Wild Ivy by Hakuin Ekaku
Author:Hakuin Ekaku
Language: eng
Format: epub
Publisher: Shambhala
Advice from a Student
An elderly gentleman once took the occasion of a personal interview [dokusan] to offer me a piece of advice. After reverently performing his bows, he declared with great solemnity: “It’s said that when speaking out will do no good, it is better to remain silent. I believe what I have to say will do some good, yet like many medicines effective for curing illnesses, you may find it bitter and difficult to take. Honest words of advice may sound harsh when one hears them yet still be of value in changing one’s behavior.
“Master, I have been wanting to give you this advice for a long time now, but I have kept my counsel, fearing it would strike you the wrong way. Deep in my heart, I wondered whether I was being disloyal in not speaking out.”
“If I were ill,” I said, “would you refrain from using medicine that could cure me because it had a bitter taste?”
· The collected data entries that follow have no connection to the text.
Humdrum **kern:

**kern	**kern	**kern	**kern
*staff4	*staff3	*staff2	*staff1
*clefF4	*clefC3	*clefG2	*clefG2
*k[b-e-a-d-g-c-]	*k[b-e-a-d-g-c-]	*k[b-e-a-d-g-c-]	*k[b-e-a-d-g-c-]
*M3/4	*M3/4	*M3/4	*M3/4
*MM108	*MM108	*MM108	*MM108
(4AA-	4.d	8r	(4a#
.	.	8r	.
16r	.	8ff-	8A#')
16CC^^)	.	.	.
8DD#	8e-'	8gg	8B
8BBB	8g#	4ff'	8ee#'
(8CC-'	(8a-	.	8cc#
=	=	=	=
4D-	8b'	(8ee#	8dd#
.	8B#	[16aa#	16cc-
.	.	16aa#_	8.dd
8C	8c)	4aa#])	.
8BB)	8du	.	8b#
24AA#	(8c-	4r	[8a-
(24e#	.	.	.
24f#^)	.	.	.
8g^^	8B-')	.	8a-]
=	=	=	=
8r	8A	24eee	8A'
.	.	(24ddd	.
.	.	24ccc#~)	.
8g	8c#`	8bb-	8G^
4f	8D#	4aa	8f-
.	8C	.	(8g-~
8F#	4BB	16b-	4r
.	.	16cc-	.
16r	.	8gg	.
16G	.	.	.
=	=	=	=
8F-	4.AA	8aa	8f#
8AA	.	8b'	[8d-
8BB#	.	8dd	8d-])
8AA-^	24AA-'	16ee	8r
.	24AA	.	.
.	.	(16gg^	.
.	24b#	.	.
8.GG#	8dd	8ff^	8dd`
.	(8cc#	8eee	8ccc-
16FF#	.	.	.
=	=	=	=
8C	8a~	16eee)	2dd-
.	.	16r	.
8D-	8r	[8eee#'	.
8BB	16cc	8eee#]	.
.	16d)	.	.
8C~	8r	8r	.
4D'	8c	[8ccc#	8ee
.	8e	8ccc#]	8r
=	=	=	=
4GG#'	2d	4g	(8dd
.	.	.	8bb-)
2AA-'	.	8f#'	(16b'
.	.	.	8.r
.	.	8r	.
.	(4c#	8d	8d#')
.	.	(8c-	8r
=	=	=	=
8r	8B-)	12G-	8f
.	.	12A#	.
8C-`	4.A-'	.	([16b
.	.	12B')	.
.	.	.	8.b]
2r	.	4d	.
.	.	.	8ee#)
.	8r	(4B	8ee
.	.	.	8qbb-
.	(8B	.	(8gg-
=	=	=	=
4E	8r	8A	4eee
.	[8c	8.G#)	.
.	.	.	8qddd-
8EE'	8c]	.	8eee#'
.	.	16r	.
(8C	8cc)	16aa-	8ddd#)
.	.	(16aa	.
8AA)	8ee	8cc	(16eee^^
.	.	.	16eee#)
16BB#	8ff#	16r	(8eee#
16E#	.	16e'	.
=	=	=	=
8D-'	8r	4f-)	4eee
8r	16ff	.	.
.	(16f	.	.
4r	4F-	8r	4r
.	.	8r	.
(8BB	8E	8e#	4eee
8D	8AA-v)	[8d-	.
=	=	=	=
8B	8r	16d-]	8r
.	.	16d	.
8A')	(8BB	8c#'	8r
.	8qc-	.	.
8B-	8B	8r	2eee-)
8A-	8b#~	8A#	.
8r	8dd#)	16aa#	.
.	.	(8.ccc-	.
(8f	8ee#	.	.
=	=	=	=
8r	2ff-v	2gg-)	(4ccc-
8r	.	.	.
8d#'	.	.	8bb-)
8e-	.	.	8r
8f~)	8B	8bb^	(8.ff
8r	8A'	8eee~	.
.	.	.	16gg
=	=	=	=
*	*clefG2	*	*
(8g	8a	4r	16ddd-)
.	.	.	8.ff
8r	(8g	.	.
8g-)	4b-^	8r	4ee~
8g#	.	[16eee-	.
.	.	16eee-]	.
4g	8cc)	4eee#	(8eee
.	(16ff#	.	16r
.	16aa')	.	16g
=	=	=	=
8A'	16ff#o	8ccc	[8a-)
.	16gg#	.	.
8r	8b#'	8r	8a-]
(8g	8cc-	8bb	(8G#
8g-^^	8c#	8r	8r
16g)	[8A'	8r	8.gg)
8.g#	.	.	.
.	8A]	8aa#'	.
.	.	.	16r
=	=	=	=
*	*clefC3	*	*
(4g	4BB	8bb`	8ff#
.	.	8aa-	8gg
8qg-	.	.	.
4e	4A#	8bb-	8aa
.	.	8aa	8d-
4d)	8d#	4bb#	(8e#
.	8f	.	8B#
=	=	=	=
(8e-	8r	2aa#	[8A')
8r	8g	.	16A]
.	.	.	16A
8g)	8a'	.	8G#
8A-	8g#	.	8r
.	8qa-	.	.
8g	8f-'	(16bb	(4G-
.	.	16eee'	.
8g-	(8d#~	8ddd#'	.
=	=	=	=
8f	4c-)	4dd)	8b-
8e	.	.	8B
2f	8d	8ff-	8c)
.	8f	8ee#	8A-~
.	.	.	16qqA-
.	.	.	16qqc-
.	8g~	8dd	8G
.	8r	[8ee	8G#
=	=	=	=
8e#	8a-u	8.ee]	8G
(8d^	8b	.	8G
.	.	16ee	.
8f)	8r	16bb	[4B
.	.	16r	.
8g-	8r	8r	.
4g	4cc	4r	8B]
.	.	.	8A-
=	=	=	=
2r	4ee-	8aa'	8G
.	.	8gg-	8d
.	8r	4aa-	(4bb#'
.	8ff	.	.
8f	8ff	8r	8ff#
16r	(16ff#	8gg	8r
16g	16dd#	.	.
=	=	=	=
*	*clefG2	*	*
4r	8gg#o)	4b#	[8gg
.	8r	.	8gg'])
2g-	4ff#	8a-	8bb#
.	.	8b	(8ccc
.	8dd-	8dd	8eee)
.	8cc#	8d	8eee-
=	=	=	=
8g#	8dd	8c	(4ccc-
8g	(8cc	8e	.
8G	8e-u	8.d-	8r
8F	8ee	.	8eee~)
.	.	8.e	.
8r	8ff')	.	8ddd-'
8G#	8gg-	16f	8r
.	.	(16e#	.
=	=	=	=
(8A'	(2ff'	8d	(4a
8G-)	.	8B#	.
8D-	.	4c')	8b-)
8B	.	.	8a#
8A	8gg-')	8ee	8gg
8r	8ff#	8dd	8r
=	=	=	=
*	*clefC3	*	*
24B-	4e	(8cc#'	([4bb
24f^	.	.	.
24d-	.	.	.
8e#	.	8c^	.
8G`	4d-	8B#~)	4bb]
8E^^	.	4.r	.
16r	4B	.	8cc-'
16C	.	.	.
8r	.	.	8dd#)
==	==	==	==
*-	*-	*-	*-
The old man was delighted at my response and proceeded to tell me the following: “You have always detested the one-sided, sterile, lifeless sitting practices espoused by the teachers of Unborn Zen. You have abused them as if they were mangy curs covered with running sores. You have reviled them as if they were clods of matted filth. But if you continue your attacks on those unpriestly bands of silent illumination bonzes, they will come to regard you as their bitter enemy. Before long, they are sure to trump up perverse and unwarranted criticisms to level against you, to hatch clever plots of various kinds and use them to damage your good name as a virtuous priest. If that happens, what a great loss it will be for the Buddha Dharma.11
“Please give this warning due consideration, master. Leave those shriveled-up gangs of false Unborn Zennists alone. Don’t bother with the quietist dimwits. Don’t give them a thought. Why do I say this?
“The long-abandoned,
long-lost Dharma trail
a rush-choked field
trod open again
by this old man.
“Master Gudō wrote this verse about himself. He inscribed it over one of his portraits.12 But master, I believe you must write the same about yourself:
“The long-abandoned,
long-lost Dharma trail
a rush-choked field
trod open once again
by this old man.
“For truthfully, a mere hundred years after Gudō’s passing, the authentic spirit and traditions of our school had died out so completely that not a sound or smell remained of them. Then, thirty or forty years ago, they were revived again. You and you alone are responsible for that. What you have accomplished compares with the feats heroes such as Chang Liang and Ch’en P’ing achieved for the Chinese people.13 Had either of those two men been sidetracked by some misfortune, the very country would have been imperiled; it might even have ceased to exist.
“So, too, with the Dharma. Were some misfortune to befall you, the wind of the true Zen spirit and tradition would fall to earth again. False Dharmas would rise up and take over as before. The Buddha’s Dharma would sink and vanish into the dust.